Il y a pourtant tout Bowie dans cet album, l’artiste d’une classe folle que chacun sait, cette voix absolument unique et brillante qui résonne longtemps après la fin du disque, la pop maîtrisée dans tout ce qu’elle a d’envoutant. Le morceau qui ouvre ce disque en est la parfaite illustration, balade pop qui emporte l’adhésion dès les premières mesures et laisse présager l’excellent moment que nous allons passer. Alors oui, les synthétiseurs sont encore bien présents, mais ils ne sonnent ni comme un vieux Bontempi des années 80, ni comme de la techno des années 90. Bowie s’est enfin approprié l’instrument pour lui apprendre à murmurer plus en douceur à l’oreille des mélomanes. S’ensuivent des chansons qui, si elles n’ont pas l’audace des deux précédents disques, vont quand même explorer la musique jusqu’en Asie.
Bowie n’oublie pas non plus ces chansons terriblement émouvantes dont il a le secret, celles où son chant de fait plainte, comme sur If I’m dreaming My Life (magnifique chanson !), lorsque son timbre de voix nous arracherait des larmes à force d’incarner un chanteur au bord de la rupture. Il nous prend parfois par surprise, n’oubliant pas non plus que l’instrument n’est pas qu’électronique, comme sur Seven, superbe balade à la guitare sèche, peut-être une de ces chansons les plus touchantes qui rappelle Starman par cette voix posée et cette mélodie doucement ryhtmée. La mélancolie, plus que la tristesse, transpire de cette chanson et impose un silence presque religieux.

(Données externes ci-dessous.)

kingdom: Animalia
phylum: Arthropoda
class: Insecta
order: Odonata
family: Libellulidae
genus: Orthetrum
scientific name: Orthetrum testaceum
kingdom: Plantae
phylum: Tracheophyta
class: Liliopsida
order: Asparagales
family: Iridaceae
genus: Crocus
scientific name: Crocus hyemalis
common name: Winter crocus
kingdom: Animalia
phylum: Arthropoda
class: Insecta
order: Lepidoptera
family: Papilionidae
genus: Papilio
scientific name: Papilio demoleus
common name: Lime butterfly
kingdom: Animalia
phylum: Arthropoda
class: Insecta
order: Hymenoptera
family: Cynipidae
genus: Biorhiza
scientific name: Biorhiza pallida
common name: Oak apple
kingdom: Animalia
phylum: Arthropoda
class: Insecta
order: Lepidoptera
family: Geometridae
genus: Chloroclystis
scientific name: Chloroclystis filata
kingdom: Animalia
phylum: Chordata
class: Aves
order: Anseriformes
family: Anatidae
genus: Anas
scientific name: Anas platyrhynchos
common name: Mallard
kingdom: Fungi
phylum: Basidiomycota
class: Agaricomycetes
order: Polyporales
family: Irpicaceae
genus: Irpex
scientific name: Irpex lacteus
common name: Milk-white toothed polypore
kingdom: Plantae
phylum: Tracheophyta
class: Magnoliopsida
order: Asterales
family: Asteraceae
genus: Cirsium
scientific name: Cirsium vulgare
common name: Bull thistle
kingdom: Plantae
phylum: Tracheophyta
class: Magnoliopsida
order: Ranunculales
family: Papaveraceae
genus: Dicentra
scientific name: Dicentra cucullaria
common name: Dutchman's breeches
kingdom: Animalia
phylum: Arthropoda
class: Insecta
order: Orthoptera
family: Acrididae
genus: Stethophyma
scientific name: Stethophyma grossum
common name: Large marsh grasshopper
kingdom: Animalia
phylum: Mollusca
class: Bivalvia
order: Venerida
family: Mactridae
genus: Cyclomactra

Hours… n’est pas le plus grand chef-d’œuvre de Bowie, mais il fait écho à plusieurs moments de sa carrière et remonte très loin aux origines musicales du dandy. Pour peu qu’on veuille bien se réconcilier avec lui, cet album pourrait bien être celui de la concorde entre fans de cinquante ans et fans de vingt ans. C’est là que s’illustre son talent, celui d’avoir été un artiste inaltérable, capable en s’imprégnant des musiques qu’il croise, de devenir une référence pour la plupart des mélomanes et des générations, il nous en lance ici au visage la plus magistrale des démonstrations.